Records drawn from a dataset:
--
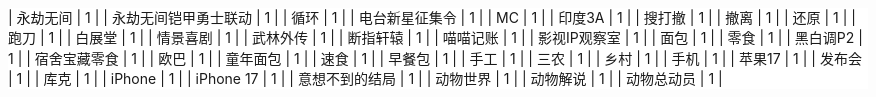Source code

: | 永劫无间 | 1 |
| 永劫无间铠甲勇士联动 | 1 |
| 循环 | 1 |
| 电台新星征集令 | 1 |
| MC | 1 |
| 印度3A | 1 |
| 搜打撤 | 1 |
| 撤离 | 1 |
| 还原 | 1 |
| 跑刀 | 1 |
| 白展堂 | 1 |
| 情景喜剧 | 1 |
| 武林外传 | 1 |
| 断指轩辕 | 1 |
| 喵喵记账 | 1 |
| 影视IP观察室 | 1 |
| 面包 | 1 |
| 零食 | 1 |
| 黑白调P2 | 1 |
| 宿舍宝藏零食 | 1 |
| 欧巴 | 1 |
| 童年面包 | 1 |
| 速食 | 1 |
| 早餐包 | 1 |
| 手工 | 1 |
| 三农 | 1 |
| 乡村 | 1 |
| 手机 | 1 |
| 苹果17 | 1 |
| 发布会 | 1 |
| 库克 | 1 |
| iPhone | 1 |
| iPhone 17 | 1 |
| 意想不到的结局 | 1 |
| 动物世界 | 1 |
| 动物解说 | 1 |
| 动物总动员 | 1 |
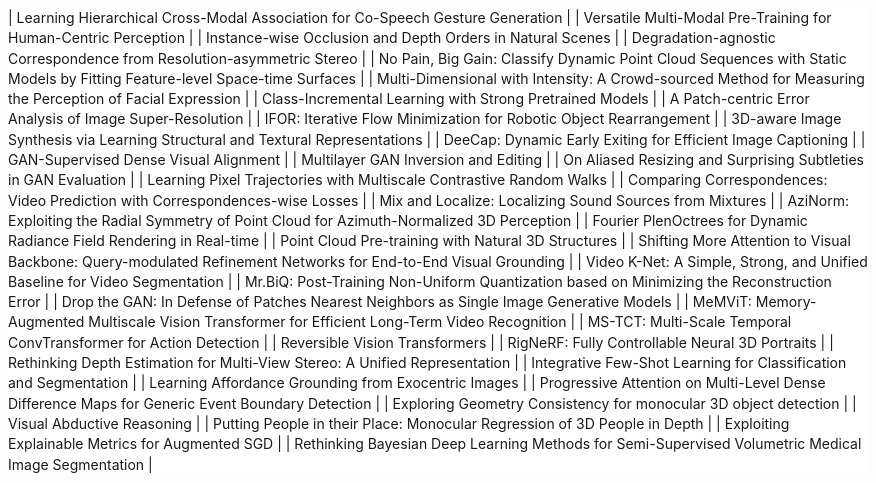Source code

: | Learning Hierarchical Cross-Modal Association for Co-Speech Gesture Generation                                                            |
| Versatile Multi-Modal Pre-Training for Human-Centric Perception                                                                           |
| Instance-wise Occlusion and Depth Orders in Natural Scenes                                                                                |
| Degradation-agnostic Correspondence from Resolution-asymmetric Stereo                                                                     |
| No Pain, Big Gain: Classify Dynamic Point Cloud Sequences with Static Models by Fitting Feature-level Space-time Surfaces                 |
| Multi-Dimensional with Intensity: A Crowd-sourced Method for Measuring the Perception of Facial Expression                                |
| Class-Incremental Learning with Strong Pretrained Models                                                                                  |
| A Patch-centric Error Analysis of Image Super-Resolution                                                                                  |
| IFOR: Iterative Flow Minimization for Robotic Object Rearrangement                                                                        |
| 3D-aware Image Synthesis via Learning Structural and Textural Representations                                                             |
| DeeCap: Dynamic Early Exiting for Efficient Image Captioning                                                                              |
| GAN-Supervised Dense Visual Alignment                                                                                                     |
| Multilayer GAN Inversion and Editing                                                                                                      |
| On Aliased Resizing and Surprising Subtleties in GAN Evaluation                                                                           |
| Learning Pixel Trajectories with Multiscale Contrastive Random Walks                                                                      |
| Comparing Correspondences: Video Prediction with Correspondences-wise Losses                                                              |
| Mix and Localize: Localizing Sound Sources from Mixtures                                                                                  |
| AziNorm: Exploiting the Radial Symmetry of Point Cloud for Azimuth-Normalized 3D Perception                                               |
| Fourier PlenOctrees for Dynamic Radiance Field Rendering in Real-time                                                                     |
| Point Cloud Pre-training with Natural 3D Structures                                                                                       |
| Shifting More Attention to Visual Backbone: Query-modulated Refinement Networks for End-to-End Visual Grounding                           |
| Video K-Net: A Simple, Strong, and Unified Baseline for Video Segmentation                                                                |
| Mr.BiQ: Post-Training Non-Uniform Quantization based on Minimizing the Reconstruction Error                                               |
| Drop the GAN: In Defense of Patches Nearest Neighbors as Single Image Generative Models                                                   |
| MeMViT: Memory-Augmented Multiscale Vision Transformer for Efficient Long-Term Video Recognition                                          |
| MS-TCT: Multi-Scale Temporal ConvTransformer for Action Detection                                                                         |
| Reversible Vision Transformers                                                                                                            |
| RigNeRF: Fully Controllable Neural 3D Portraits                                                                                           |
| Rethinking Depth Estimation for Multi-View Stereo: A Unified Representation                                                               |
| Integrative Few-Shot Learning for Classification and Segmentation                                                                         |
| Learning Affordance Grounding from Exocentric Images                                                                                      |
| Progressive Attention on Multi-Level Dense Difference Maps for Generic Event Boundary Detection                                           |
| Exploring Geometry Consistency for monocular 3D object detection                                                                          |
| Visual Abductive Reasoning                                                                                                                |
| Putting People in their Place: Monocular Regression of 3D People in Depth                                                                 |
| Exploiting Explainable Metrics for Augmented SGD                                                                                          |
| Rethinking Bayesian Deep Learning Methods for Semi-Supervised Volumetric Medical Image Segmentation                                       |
--
EXERCISE GOAL
Each line above should be returned exactly as it stands, minus any pictures.

SOLUTION TO THE PROBLEM
Source code

: | 永劫无间 | 1 |
| 永劫无间铠甲勇士联动 | 1 |
| 循环 | 1 |
| 电台新星征集令 | 1 |
| MC | 1 |
| 印度3A | 1 |
| 搜打撤 | 1 |
| 撤离 | 1 |
| 还原 | 1 |
| 跑刀 | 1 |
| 白展堂 | 1 |
| 情景喜剧 | 1 |
| 武林外传 | 1 |
| 断指轩辕 | 1 |
| 喵喵记账 | 1 |
| 影视IP观察室 | 1 |
| 面包 | 1 |
| 零食 | 1 |
| 黑白调P2 | 1 |
| 宿舍宝藏零食 | 1 |
| 欧巴 | 1 |
| 童年面包 | 1 |
| 速食 | 1 |
| 早餐包 | 1 |
| 手工 | 1 |
| 三农 | 1 |
| 乡村 | 1 |
| 手机 | 1 |
| 苹果17 | 1 |
| 发布会 | 1 |
| 库克 | 1 |
| iPhone | 1 |
| iPhone 17 | 1 |
| 意想不到的结局 | 1 |
| 动物世界 | 1 |
| 动物解说 | 1 |
| 动物总动员 | 1 |
Source code

: | Learning Hierarchical Cross-Modal Association for Co-Speech Gesture Generation                                                            |
| Versatile Multi-Modal Pre-Training for Human-Centric Perception                                                                           |
| Instance-wise Occlusion and Depth Orders in Natural Scenes                                                                                |
| Degradation-agnostic Correspondence from Resolution-asymmetric Stereo                                                                     |
| No Pain, Big Gain: Classify Dynamic Point Cloud Sequences with Static Models by Fitting Feature-level Space-time Surfaces                 |
| Multi-Dimensional with Intensity: A Crowd-sourced Method for Measuring the Perception of Facial Expression                                |
| Class-Incremental Learning with Strong Pretrained Models                                                                                  |
| A Patch-centric Error Analysis of Image Super-Resolution                                                                                  |
| IFOR: Iterative Flow Minimization for Robotic Object Rearrangement                                                                        |
| 3D-aware Image Synthesis via Learning Structural and Textural Representations                                                             |
| DeeCap: Dynamic Early Exiting for Efficient Image Captioning                                                                              |
| GAN-Supervised Dense Visual Alignment                                                                                                     |
| Multilayer GAN Inversion and Editing                                                                                                      |
| On Aliased Resizing and Surprising Subtleties in GAN Evaluation                                                                           |
| Learning Pixel Trajectories with Multiscale Contrastive Random Walks                                                                      |
| Comparing Correspondences: Video Prediction with Correspondences-wise Losses                                                              |
| Mix and Localize: Localizing Sound Sources from Mixtures                                                                                  |
| AziNorm: Exploiting the Radial Symmetry of Point Cloud for Azimuth-Normalized 3D Perception                                               |
| Fourier PlenOctrees for Dynamic Radiance Field Rendering in Real-time                                                                     |
| Point Cloud Pre-training with Natural 3D Structures                                                                                       |
| Shifting More Attention to Visual Backbone: Query-modulated Refinement Networks for End-to-End Visual Grounding                           |
| Video K-Net: A Simple, Strong, and Unified Baseline for Video Segmentation                                                                |
| Mr.BiQ: Post-Training Non-Uniform Quantization based on Minimizing the Reconstruction Error                                               |
| Drop the GAN: In Defense of Patches Nearest Neighbors as Single Image Generative Models                                                   |
| MeMViT: Memory-Augmented Multiscale Vision Transformer for Efficient Long-Term Video Recognition                                          |
| MS-TCT: Multi-Scale Temporal ConvTransformer for Action Detection                                                                         |
| Reversible Vision Transformers                                                                                                            |
| RigNeRF: Fully Controllable Neural 3D Portraits                                                                                           |
| Rethinking Depth Estimation for Multi-View Stereo: A Unified Representation                                                               |
| Integrative Few-Shot Learning for Classification and Segmentation                                                                         |
| Learning Affordance Grounding from Exocentric Images                                                                                      |
| Progressive Attention on Multi-Level Dense Difference Maps for Generic Event Boundary Detection                                           |
| Exploring Geometry Consistency for monocular 3D object detection                                                                          |
| Visual Abductive Reasoning                                                                                                                |
| Putting People in their Place: Monocular Regression of 3D People in Depth                                                                 |
| Exploiting Explainable Metrics for Augmented SGD                                                                                          |
| Rethinking Bayesian Deep Learning Methods for Semi-Supervised Volumetric Medical Image Segmentation                                       |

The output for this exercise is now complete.